Exercise-induced changes in inflammatory processes: Implications for thrombogenesis in cardiovascular disease.

Author information

1
Haemostasis, Thrombosis and Vascular Biology Unit, University of Birmingham Centre for Cardiovascular Science, City Hospital , Birmingham , United Kingdom.

Abstract

Sedentary lifestyle is a risk factor and a strong predictor for chronic disease and premature death. Low-grade inflammation has been proved a key player in the pathogenesis of cardiovascular disease. Inflammatory processes have been also involved in maintaining the balance between coagulation and fibrinolysis. In addition, an inverse linear dose-response relation between physical activity and mortality risks has also been reported. However, the favorable effects of structured exercise programs and the independent contribution of physical activity to cardiovascular risk are still under investigation. In response to heavy exercise, interleukin-6 (IL-6) is secreted by contracting skeletal muscles, followed by an acute reactant release of C-reactive protein (CRP). Both CRP and IL-6 can stimulate monocyte tissue factor production, provoke platelet hyperreactivity, promote fibrinogen biosynthesis, and enhance microparticle formation and erythrocyte aggregability, thus triggering prothrombotic state. By contrast, regular exercise and physical activity are protective against all-cause mortality through suppressing pro-inflammatory cytokine production, enhancing anti-inflammatory mediators and antioxidant development, and promoting fibrinolytic activity. Low-load resistance exercise also plays an advantageous role in thrombogenesis by reducing inflammatory processes and potentiating fibrinolytic features. In the present review article, we provide an overview of the impact of different modes and intensities of physical activity on vascular inflammation and thrombogenesis.

▶ Task: Extract, word for word, the part of the abstract on exercise and inflammation that opens with the words containing "Exercise-induced changes in" and closes with "Birmingham , United Kingdom.".

▶ Dataset records:

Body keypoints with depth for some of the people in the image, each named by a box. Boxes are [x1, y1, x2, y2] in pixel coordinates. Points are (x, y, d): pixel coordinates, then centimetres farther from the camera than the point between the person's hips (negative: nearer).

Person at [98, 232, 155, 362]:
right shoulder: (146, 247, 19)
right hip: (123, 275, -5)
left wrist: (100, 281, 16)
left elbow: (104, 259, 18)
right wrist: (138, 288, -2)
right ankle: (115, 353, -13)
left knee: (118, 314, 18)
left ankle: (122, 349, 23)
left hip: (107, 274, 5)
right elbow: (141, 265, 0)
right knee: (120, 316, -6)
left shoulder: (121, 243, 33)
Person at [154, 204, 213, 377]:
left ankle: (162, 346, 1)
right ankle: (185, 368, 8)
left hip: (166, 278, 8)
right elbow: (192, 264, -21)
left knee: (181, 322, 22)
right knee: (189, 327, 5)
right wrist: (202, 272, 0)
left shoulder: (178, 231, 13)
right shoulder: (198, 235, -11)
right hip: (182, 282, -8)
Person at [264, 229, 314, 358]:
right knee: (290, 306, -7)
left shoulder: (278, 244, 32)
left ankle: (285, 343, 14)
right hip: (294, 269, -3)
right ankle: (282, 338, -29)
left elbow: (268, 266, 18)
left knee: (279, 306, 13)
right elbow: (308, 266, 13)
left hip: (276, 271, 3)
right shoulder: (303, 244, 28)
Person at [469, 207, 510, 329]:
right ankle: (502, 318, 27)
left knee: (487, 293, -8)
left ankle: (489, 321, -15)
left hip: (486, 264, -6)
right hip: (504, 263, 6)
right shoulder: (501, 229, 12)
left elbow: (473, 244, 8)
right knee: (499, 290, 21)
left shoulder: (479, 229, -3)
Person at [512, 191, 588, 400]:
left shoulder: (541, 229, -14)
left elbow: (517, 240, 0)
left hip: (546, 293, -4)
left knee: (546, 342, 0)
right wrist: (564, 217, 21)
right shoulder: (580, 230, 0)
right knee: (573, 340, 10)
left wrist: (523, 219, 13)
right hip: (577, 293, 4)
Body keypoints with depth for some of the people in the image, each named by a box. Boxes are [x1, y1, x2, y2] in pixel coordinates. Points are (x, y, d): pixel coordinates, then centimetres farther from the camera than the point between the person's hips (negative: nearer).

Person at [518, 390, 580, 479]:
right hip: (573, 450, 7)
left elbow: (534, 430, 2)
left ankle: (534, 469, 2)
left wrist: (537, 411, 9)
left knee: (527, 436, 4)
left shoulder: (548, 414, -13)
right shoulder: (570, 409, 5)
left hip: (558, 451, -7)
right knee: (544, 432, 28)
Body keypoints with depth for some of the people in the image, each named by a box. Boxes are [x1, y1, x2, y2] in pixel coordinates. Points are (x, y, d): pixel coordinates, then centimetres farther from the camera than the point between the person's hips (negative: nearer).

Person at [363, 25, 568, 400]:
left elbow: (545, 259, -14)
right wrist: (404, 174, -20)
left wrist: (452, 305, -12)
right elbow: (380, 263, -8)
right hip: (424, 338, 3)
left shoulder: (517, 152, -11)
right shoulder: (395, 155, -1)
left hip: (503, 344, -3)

▶ Output of the exercise:
Exercise-induced changes in inflammatory processes: Implications for thrombogenesis in cardiovascular disease.

Author information

1
Haemostasis, Thrombosis and Vascular Biology Unit, University of Birmingham Centre for Cardiovascular Science, City Hospital , Birmingham , United Kingdom.